(Beginning of Data extracts)

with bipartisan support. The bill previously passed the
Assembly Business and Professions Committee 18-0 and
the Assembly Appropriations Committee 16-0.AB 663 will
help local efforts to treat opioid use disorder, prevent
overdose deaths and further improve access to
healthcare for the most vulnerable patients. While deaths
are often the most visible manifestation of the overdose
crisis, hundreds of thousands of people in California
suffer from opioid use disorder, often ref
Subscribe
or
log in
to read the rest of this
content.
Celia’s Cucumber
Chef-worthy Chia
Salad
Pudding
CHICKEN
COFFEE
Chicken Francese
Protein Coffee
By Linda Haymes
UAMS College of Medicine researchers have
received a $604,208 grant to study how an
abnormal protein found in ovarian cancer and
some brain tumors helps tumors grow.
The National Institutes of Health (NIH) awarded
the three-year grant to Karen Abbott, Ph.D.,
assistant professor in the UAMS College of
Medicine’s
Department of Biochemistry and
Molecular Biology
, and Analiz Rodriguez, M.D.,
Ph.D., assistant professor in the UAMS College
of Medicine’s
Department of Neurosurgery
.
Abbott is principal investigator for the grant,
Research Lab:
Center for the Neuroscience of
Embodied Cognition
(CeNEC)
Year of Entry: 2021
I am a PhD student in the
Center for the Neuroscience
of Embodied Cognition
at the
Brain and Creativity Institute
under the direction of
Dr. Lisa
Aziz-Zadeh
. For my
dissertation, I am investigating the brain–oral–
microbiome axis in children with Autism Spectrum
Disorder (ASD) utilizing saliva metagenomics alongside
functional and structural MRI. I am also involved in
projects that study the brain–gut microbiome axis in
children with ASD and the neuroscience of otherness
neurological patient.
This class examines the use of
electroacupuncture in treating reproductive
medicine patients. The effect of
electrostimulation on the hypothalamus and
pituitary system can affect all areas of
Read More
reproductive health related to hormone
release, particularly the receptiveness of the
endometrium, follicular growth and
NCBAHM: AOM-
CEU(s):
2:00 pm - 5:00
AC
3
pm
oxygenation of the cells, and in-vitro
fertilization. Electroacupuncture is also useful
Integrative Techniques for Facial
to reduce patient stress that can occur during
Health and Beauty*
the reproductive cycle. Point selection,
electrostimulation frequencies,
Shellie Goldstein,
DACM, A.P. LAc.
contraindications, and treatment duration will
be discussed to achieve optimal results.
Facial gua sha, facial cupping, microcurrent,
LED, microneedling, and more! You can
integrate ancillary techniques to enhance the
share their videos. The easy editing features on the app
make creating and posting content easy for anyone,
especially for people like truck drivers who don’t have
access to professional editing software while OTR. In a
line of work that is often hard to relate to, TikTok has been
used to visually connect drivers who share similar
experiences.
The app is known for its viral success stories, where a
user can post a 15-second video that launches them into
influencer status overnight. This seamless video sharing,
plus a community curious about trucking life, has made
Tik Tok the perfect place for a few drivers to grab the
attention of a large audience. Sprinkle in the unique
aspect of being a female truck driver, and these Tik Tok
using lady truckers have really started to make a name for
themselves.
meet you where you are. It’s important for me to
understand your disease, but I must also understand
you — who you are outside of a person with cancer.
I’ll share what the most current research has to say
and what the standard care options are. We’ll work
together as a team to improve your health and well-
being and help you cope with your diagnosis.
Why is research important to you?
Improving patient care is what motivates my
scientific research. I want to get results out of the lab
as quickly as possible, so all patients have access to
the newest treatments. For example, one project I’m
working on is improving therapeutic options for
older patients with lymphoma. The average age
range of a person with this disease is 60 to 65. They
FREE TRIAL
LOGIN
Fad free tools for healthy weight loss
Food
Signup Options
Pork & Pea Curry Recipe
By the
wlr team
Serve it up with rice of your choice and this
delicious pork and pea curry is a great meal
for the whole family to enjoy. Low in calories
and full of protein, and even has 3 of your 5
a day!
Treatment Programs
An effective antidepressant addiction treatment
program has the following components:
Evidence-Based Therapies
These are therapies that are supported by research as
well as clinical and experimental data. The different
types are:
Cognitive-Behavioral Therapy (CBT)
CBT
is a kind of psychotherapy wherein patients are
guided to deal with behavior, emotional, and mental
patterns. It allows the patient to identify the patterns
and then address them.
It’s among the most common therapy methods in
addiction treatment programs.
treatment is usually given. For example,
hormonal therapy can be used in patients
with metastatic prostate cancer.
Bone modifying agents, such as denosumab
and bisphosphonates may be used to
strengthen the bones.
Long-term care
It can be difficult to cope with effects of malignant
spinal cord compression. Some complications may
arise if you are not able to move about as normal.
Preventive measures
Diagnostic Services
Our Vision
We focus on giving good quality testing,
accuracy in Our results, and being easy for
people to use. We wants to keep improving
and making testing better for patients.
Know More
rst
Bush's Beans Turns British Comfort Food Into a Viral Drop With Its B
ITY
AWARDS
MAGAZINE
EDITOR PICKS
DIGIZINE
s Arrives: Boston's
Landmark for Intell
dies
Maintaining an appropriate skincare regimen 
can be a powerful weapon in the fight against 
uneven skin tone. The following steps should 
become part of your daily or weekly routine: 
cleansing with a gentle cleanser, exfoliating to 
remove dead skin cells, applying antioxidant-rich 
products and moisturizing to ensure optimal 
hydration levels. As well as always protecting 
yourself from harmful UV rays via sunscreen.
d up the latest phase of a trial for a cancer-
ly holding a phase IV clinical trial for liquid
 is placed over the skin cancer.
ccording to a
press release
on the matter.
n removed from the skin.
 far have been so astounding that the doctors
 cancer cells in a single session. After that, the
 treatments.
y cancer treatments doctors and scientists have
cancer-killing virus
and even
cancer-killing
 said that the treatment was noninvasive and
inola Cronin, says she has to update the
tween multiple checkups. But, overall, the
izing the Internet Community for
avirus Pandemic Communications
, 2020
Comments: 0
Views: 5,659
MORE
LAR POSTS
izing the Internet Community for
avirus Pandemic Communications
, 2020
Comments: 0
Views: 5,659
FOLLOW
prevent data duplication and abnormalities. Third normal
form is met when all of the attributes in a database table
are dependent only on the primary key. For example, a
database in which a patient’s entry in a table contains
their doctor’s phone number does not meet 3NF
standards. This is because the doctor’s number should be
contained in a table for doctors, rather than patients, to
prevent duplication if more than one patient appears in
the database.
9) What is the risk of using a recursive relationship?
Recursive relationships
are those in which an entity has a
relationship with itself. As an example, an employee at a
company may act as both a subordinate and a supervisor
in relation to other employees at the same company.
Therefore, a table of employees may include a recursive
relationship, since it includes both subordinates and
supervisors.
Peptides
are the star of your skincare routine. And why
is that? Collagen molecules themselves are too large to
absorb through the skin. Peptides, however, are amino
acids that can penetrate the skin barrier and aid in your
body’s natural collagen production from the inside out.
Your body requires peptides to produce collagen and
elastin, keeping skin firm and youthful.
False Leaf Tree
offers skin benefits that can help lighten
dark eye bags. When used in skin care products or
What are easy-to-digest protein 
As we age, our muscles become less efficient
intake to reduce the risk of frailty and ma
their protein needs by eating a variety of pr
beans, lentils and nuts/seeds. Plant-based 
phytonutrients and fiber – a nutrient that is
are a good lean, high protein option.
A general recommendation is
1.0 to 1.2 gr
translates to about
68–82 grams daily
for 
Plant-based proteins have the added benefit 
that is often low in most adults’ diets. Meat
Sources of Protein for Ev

(End of Data extracts)

The task: For each line in the records that contains the word "Department", make a copy.

Solution for this problem:
Department of Biochemistry and
Department of Neurosurgery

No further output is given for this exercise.